Le point de vue folkloriste sur l’histoire ne permet pas seulement la représentation haïtienne sur la scène nationale et internationale, c’est aussi une pratique de soi (individu ou groupe) dans son rapport à l’Autre. Le point de vue folkloriste permet au poète haïtien d’user des métaphores du vaudou et du nom de ses esprits alors qu’il n’est pas vaudouisant, qu’il n’ose pas l’être, ou qu’il craint de le dire. C’est le vaudou appartenant à l’Ordre du vernissage, du mémorisé, du conservé mais surtout, il n’est pas à “soi”. Le point de vue folkloriste ouvre à la possibilité d’une prolifération de houngan makout (prêtre vaudouisant qui n’a pas été initié). Ce point de vue folkloriste est aussi pour le magicien un de ces dispositifs pour mettre en forme son art des simulacres. Le regard folkloriste sur la culture donne à l’Église catholique la possibilité d’intégrer les rythmes et les structures des chants vaudous à sa liturgie. Alors que l’Église tient un discours inquisiteur violent ou doux selon les époques, sur le vaudou : “Les pasteurs, les prêtres et les sociologues trouveront également dans l’ethnodrame un concept-clef pour explorer les voies de conversion du vodouisme au christianisme” (Price Mars 1986:24). L’effet de la folklorisation du vaudou et de sa culture donne la possibilité du jeu de la vente du secret et du asson par le houngan à l’étranger, et facilite sa participation dans les stratégies d’exploitation du peuple. L’effet de ce point de vue folkloriste sur l’histoire produit aussi de l’exotisme dans le rapport à la culture d’origine et un rapport exotérique à Dieu et aux esprits. “Quand, derrière l’instinct historique, il n’y pas un instinct constructeur qui agit, quand on ne détruit et ne déblaye point, pour qu’un avenir déjà vivant en espérance édifie sa demeure sur le sol débarrassé, quand la justice seule règne, alors l’instinct créateur est affaibli et découragé.

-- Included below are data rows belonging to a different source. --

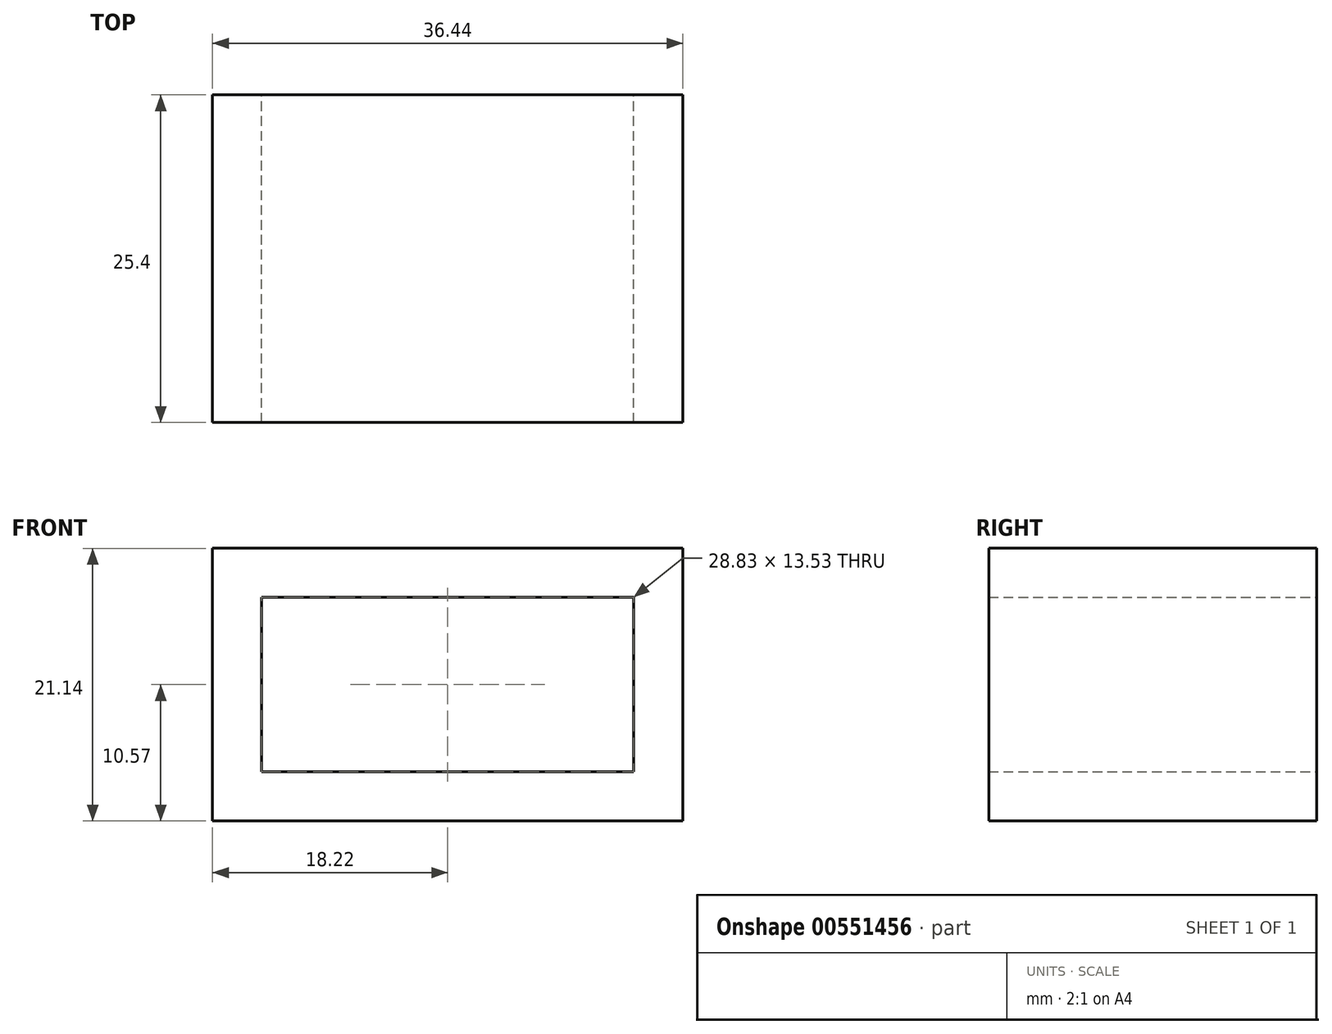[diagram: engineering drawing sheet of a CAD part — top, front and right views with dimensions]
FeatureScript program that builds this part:
annotation { "Feature Type Name" : "Feature", "Feature Type Description" : "" }
export const myFeature = defineFeature(function(context is Context, id is Id, definition is map)
    precondition{}
    {
        {
            var Q0;
            Q0=qCreatedBy(makeId("Front.planeOp"),FACE);
            var sketch = newSketch(context, id + "F0", { "sketchPlane" : qUnion([Q0])});
            skLineSegment(sketch, "E0.bottom", {"start": v(14.41, 6.76) * mm, "end": v(-14.41, 6.76) * mm});
            skLineSegment(sketch, "E0.top", {"start": v(14.41, -6.76) * mm, "end": v(-14.41, -6.76) * mm});
            skLineSegment(sketch, "E0.left", {"start": v(14.41, 6.76) * mm, "end": v(14.41, -6.76) * mm});
            skLineSegment(sketch, "E0.right", {"start": v(-14.41, 6.76) * mm, "end": v(-14.41, -6.76) * mm});
            skPoint(sketch, "E0.middle", {"position": v(0, 0) * mm});
            skLineSegment(sketch, "E1.bottom", {"start": v(18.22, 10.57) * mm, "end": v(-18.22, 10.57) * mm});
            skLineSegment(sketch, "E1.top", {"start": v(18.22, -10.57) * mm, "end": v(-18.22, -10.57) * mm});
            skLineSegment(sketch, "E1.left", {"start": v(18.22, 10.57) * mm, "end": v(18.22, -10.57) * mm});
            skLineSegment(sketch, "E1.right", {"start": v(-18.22, 10.57) * mm, "end": v(-18.22, -10.57) * mm});
            skSolve(sketch);
        }
        {
            var Q0;
            Q0 = qSketchRegion(id + "F0", true);
            extrude(context, id + "F1", {"entities" : qUnion([Q0]), "depth" : 25.4 * mm, "offsetDistance" : 25.4 * mm});
        }
    });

Une religion, par exemple, qui doit être transformée en savoir historique, une religion qui doit être étudiée de part en part, scientifiquement, une fois cette étape franchie, sera, par là même, détruite” (Nietzche 1988:132)

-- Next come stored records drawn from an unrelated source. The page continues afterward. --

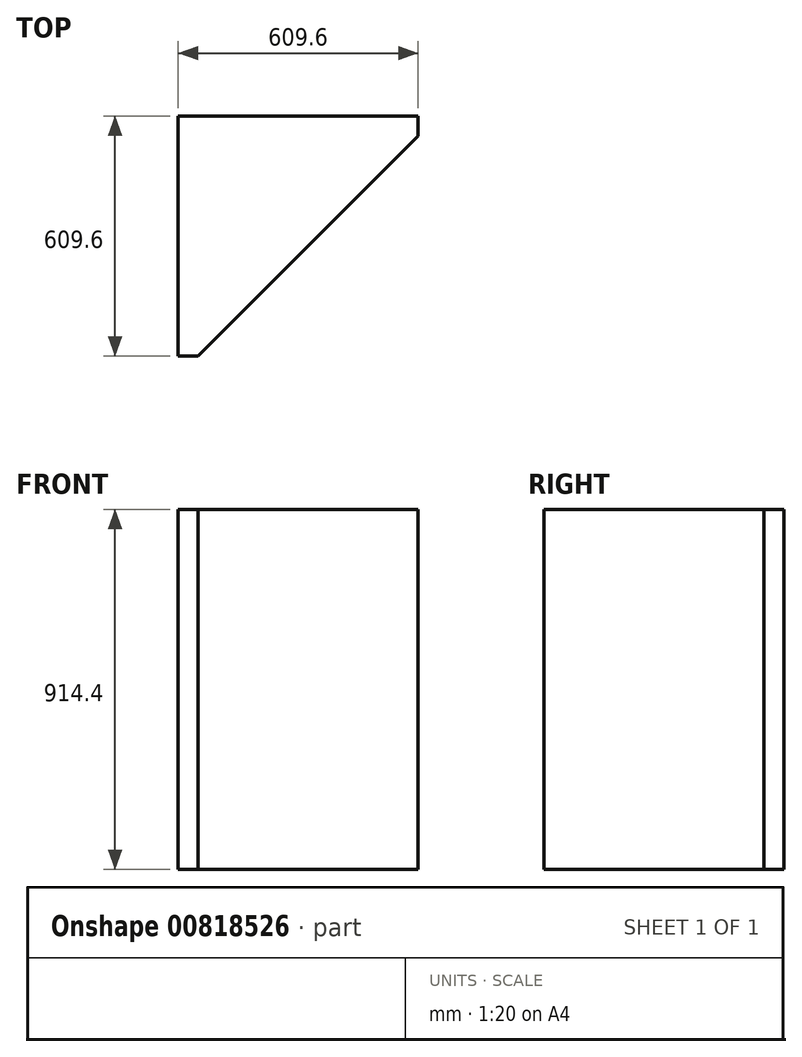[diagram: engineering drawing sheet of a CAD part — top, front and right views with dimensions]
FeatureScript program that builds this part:
annotation { "Feature Type Name" : "Feature", "Feature Type Description" : "" }
export const myFeature = defineFeature(function(context is Context, id is Id, definition is map)
    precondition{}
    {
        {
            var Q0;
            Q0=qCreatedBy(makeId("Top.planeOp"),FACE);
            var sketch = newSketch(context, id + "F0", { "sketchPlane" : qUnion([Q0])});
            skLineSegment(sketch, "E0", {"start": v(0, 0) * mm, "end": v(609.6, 0) * mm});
            skLineSegment(sketch, "E1", {"start": v(0, 0) * mm, "end": v(0, -609.6) * mm});
            skLineSegment(sketch, "E2", {"start": v(0, -609.6) * mm, "end": v(50.8, -609.6) * mm});
            skLineSegment(sketch, "E3", {"start": v(50.8, -609.6) * mm, "end": v(609.22, -50.8) * mm});
            skLineSegment(sketch, "E4", {"start": v(609.22, -50.8) * mm, "end": v(609.6, 0) * mm});
            skSolve(sketch);
        }
        {
            var Q0;
            Q0=makeQuery(id+"F0.imprint","IMPRINT",FACE,{"disambiguationData":[TD([[makeQuery(id+"F0.imprint","IMPRINT",EDGE,{"derivedFrom":sQuery(id+"F0.wireOp",EDGE,"E0")}),-1.0]])]});
            extrude(context, id + "F1", {"entities" : qUnion([Q0]), "depth" : 914.4 * mm, "offsetDistance" : 25.4 * mm});
        }
    });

Dans le contexte de rupture avec un passé et de construction de la vie, un peuple dans son devenir imaginé de lui-même peut s’inspirer des monuments pour activer ses luttes. Mais s’il ne passe pas en jugement son histoire, ni n’interroge les études excessives de son histoire, ni ne rompt avec le passé, ce peuple risque de s’affaiblir, de s’illusionner et surtout de laisser trop d’espace à la riposte du passé. Le rapport monumental à l’histoire et le rapport folkloriste à la culture ont produit en Haïti une force d’inertie incommensurable des institutions à l’égard de leur développement.